Go through the listing below, and from the line containing "focal_mm: 24" through its last line, transcribe every line exactly, skipping pictures.
------
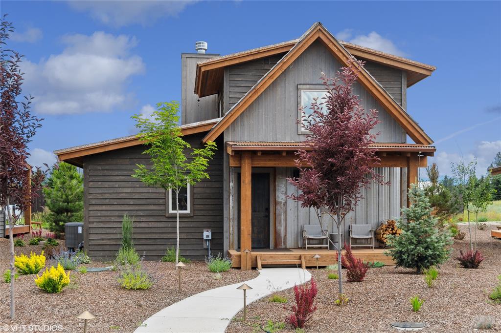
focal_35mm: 46
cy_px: 166
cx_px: 250
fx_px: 640
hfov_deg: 42.8
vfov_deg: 29.2
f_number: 6.3
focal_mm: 31
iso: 200
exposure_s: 1/500
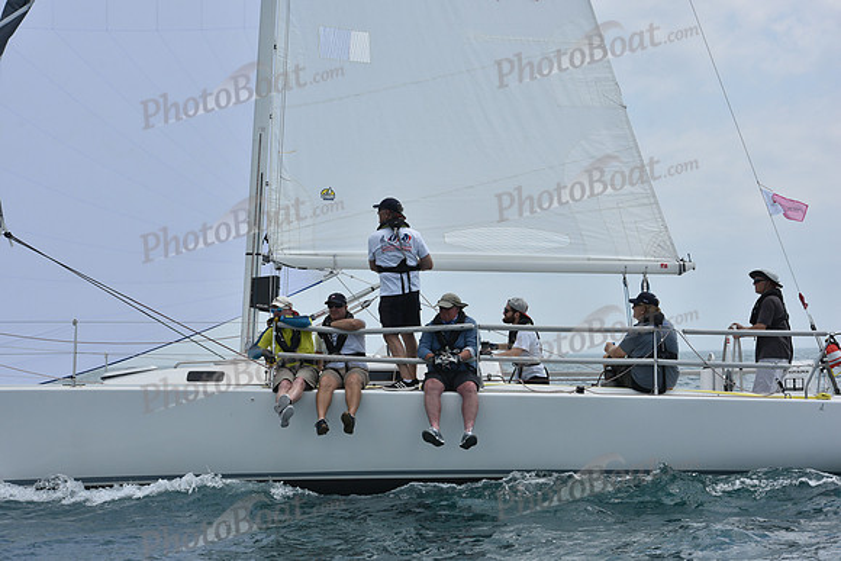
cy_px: 280
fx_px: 2103
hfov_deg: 22.6
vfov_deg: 15.2
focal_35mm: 90
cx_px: 420
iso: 250
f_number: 8
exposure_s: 1/1250
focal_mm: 90
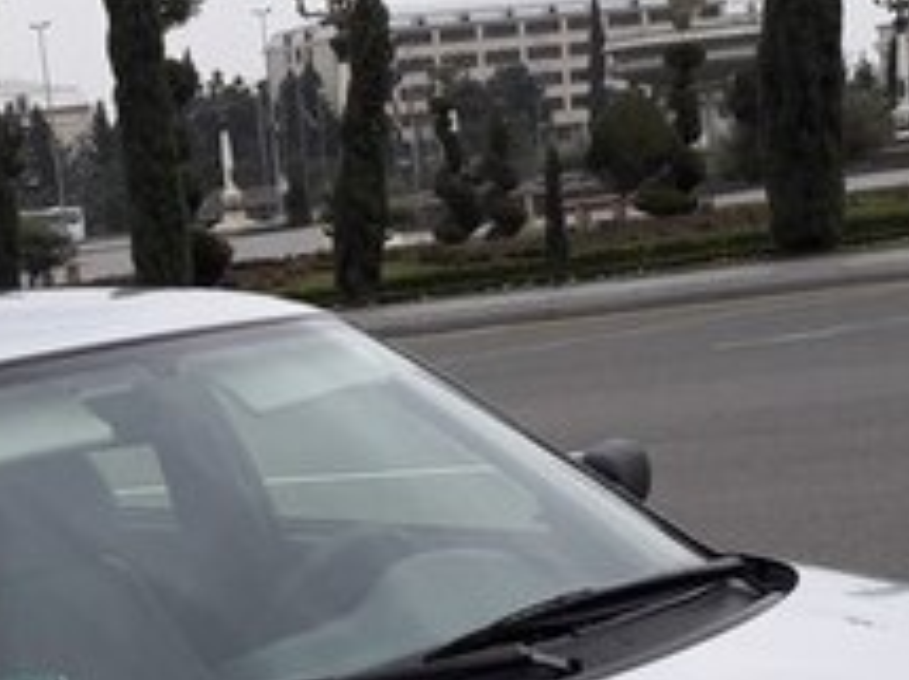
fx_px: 2257
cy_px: 923
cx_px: 207
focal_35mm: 86
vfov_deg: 16.1
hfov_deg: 22.5
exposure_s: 1/240
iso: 40
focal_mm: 3.7
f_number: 1.9
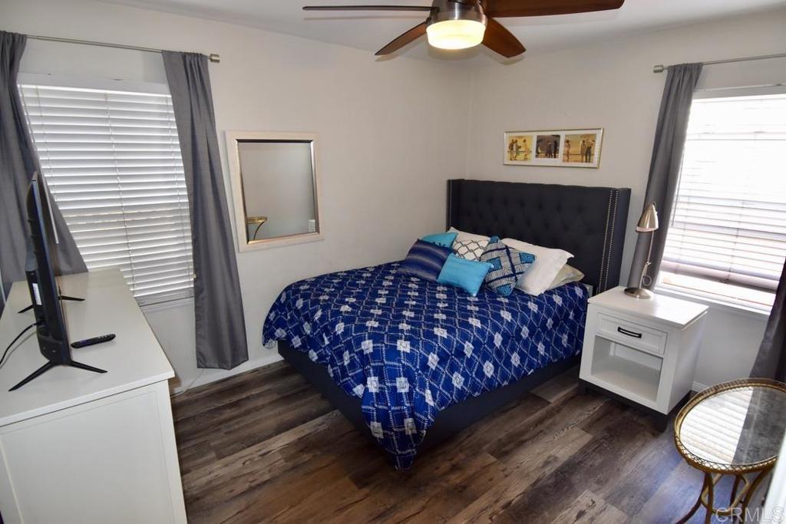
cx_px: 393
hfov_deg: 90.0
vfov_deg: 67.4
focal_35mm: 18
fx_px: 393
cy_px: 262
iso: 800
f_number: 5
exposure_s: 1/100
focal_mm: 12
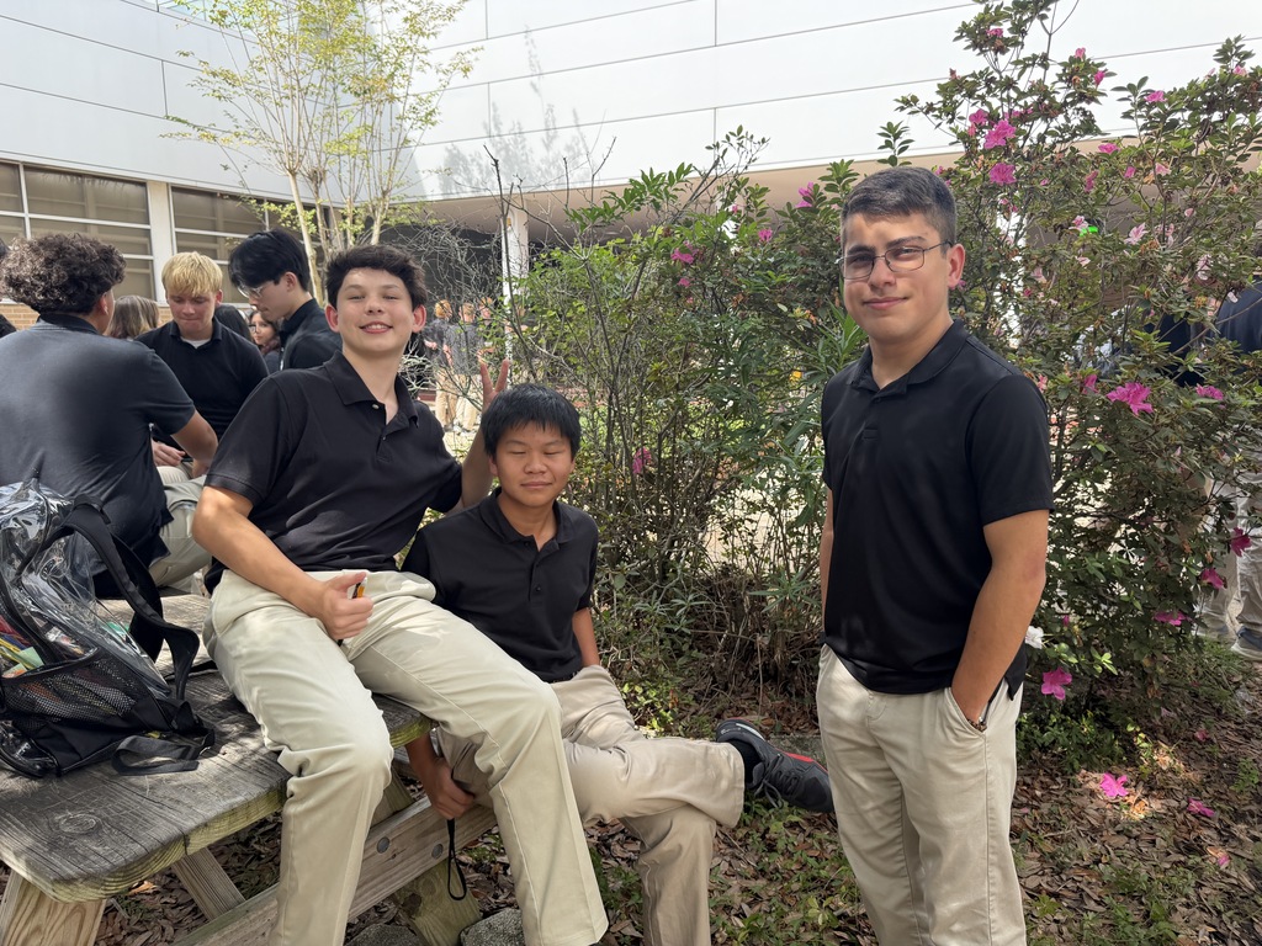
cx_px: 631
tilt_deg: -10.1
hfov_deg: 71.6
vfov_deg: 56.8
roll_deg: +1.7
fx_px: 875
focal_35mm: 24
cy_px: 473
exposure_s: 1/722
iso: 100
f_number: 1.78
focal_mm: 6.76
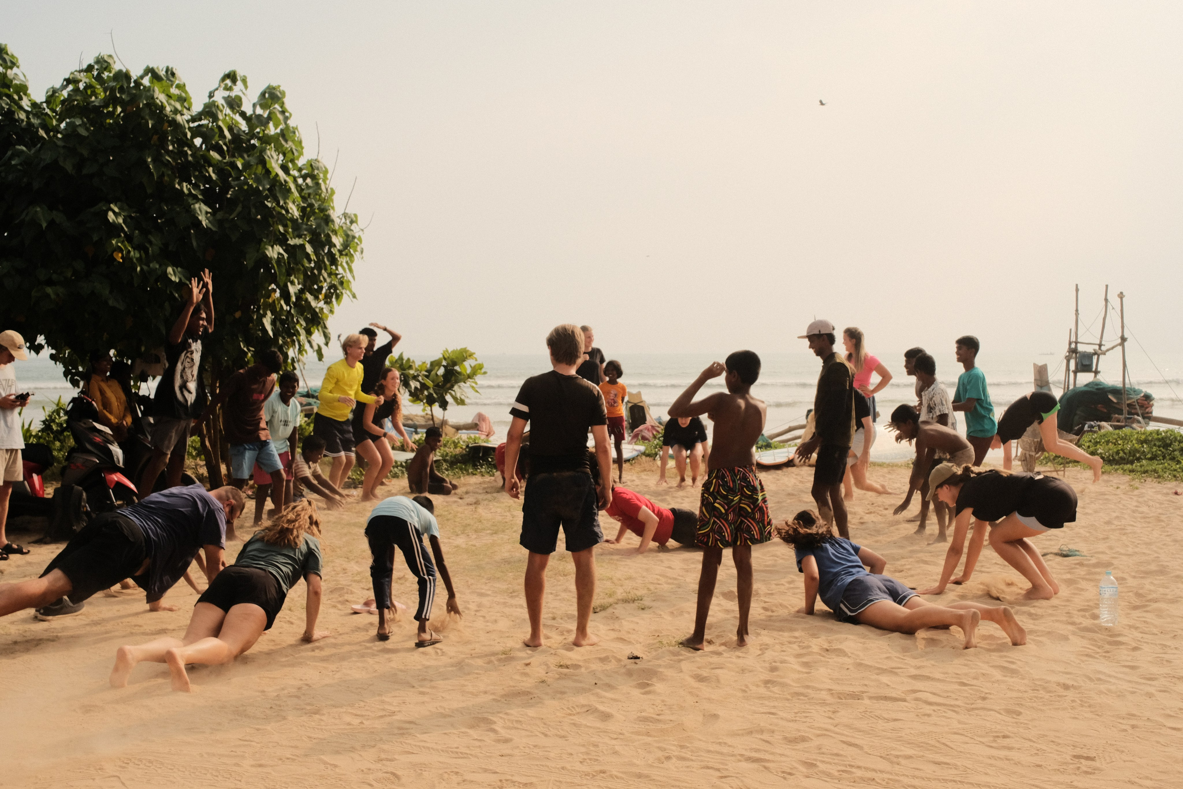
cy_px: 394
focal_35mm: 38
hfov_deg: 50.7
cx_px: 592
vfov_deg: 35.1
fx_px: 1249
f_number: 7.1
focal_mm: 25
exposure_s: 1/1000
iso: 800
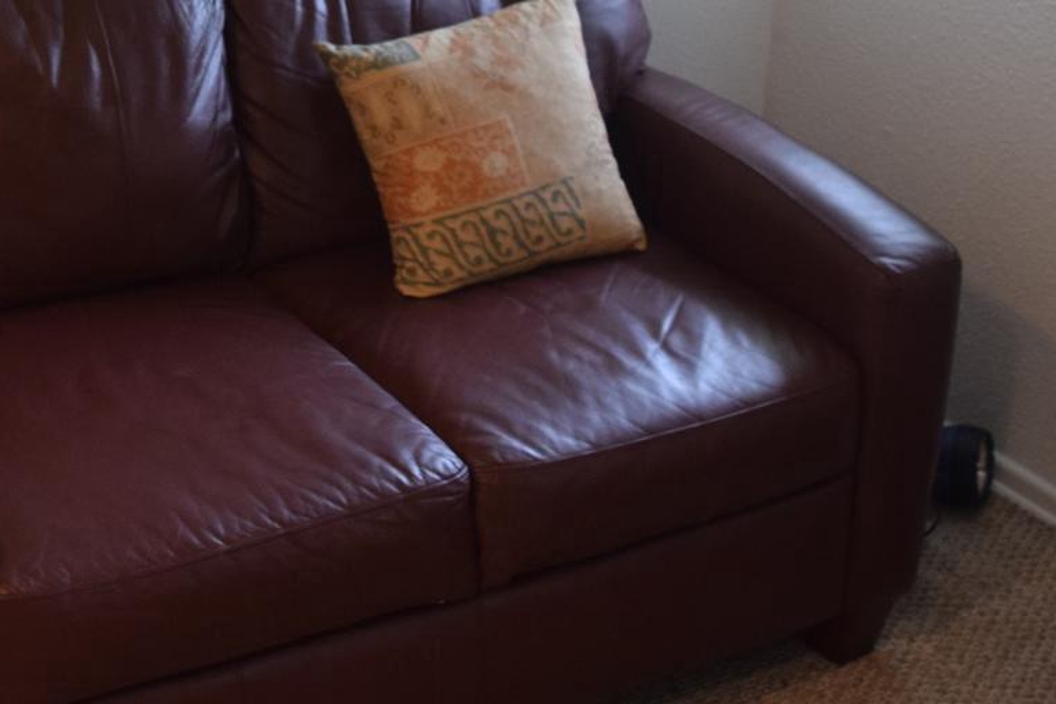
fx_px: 2816
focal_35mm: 96
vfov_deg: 13.9
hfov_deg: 21.1
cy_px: -74
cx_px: 311
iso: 720
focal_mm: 24
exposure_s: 1/60
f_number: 4
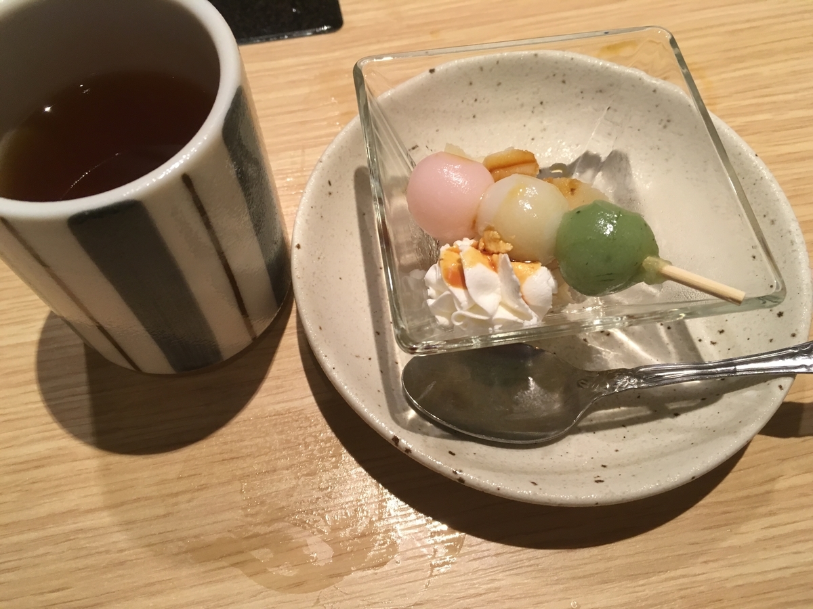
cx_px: 406
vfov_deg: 48.2
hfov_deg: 61.7
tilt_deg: -62.0
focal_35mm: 29
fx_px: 681
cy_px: 304
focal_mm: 4.15
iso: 100
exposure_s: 1/30
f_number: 2.2
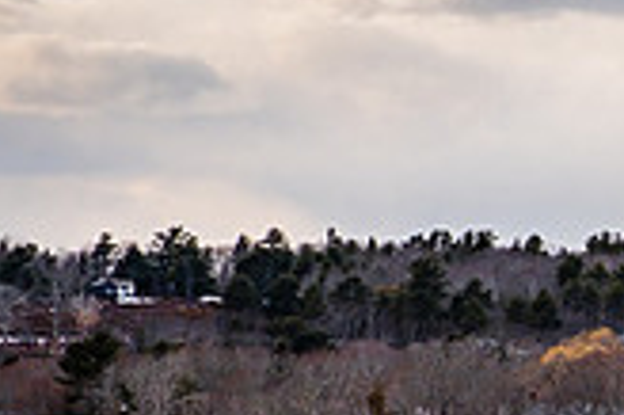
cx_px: 1035
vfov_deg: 5.1
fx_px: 4658
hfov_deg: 7.5
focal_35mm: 269
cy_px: 558
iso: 320
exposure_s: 1/80
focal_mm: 50.5
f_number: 10
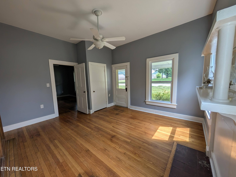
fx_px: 82
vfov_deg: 94.6
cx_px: 118
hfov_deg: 110.5
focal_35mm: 12
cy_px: 88
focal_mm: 2.02
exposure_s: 1/283
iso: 53
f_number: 1.7
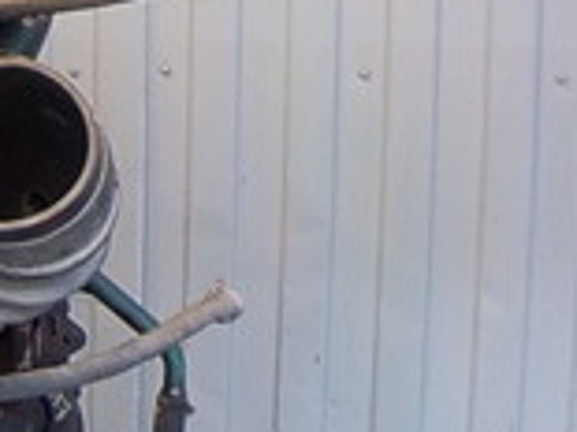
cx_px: -514
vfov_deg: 11.7
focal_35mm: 124
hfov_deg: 13.9
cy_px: 488
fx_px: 2065
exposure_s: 1/30
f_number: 3.3
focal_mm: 4.1
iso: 180
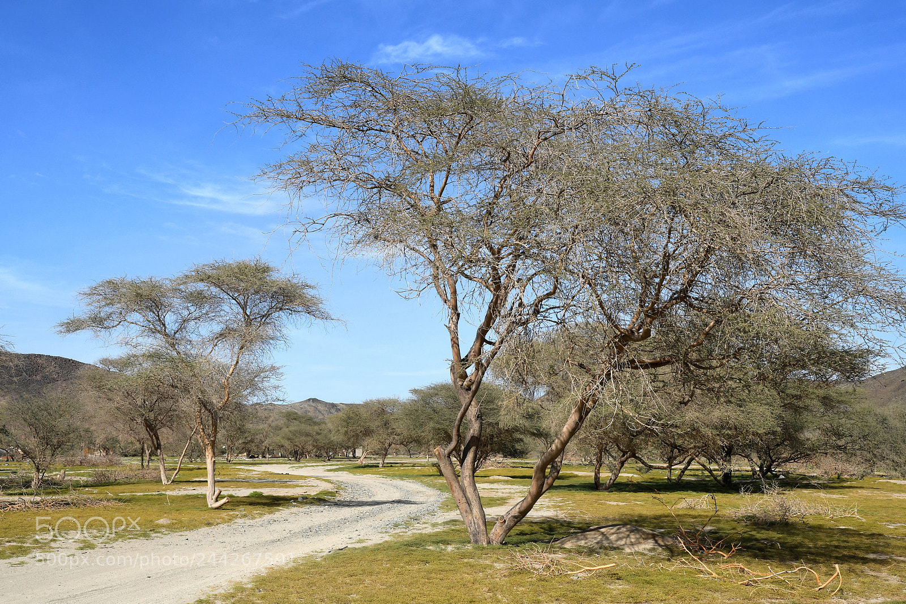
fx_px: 1170
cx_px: 453
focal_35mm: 46
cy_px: 302
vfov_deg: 28.9
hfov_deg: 42.3
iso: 200
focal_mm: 31
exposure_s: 1/500
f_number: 11
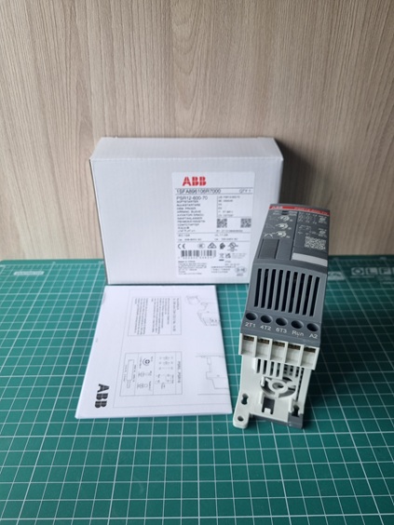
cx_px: 197
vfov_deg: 67.3
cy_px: 262
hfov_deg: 53.1
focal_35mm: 26
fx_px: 395
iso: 50
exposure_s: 1/100
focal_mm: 5.4
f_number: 1.8
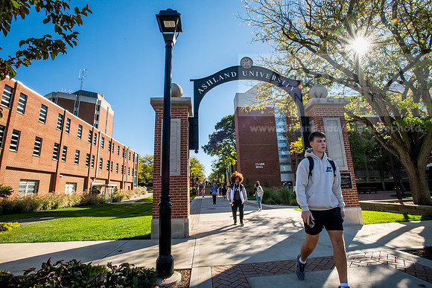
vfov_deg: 70.5
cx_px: 216
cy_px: 144
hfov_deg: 93.3
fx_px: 204
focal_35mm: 17
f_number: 22
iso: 1000
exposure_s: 1/160
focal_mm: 17
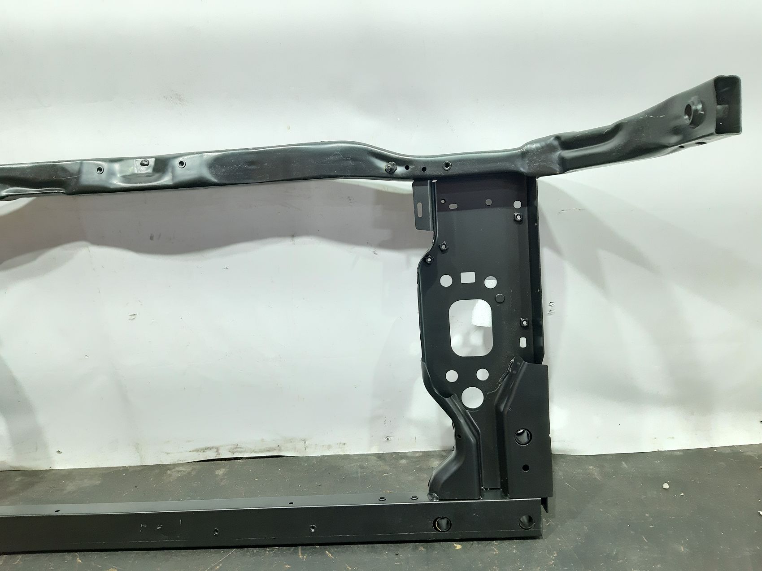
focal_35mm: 27
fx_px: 594
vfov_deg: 51.3
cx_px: 381
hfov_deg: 65.3
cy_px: 286
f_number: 1.7
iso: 400
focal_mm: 3.93
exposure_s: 1/33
------
■ Response ■
focal_mm: 24
exposure_s: 1/60
f_number: 4
cx_px: 406
vfov_deg: 48.2
hfov_deg: 61.7
tilt_deg: -62.0
focal_35mm: 29
fx_px: 681
cy_px: 304
focal_mm: 4.15
iso: 100
exposure_s: 1/30
f_number: 2.2
cx_px: 1035
vfov_deg: 5.1
fx_px: 4658
hfov_deg: 7.5
focal_35mm: 269
cy_px: 558
iso: 320
exposure_s: 1/80
focal_mm: 50.5
f_number: 10
fx_px: 82
vfov_deg: 94.6
cx_px: 118
hfov_deg: 110.5
focal_35mm: 12
cy_px: 88
focal_mm: 2.02
exposure_s: 1/283
iso: 53
f_number: 1.7
cx_px: -514
vfov_deg: 11.7
focal_35mm: 124
hfov_deg: 13.9
cy_px: 488
fx_px: 2065
exposure_s: 1/30
f_number: 3.3
focal_mm: 4.1
iso: 180
fx_px: 1170
cx_px: 453
focal_35mm: 46
cy_px: 302
vfov_deg: 28.9
hfov_deg: 42.3
iso: 200
focal_mm: 31
exposure_s: 1/500
f_number: 11
cx_px: 197
vfov_deg: 67.3
cy_px: 262
hfov_deg: 53.1
focal_35mm: 26
fx_px: 395
iso: 50
exposure_s: 1/100
focal_mm: 5.4
f_number: 1.8
vfov_deg: 70.5
cx_px: 216
cy_px: 144
hfov_deg: 93.3
fx_px: 204
focal_35mm: 17
f_number: 22
iso: 1000
exposure_s: 1/160
focal_mm: 17
focal_35mm: 27
fx_px: 594
vfov_deg: 51.3
cx_px: 381
hfov_deg: 65.3
cy_px: 286
f_number: 1.7
iso: 400
focal_mm: 3.93
exposure_s: 1/33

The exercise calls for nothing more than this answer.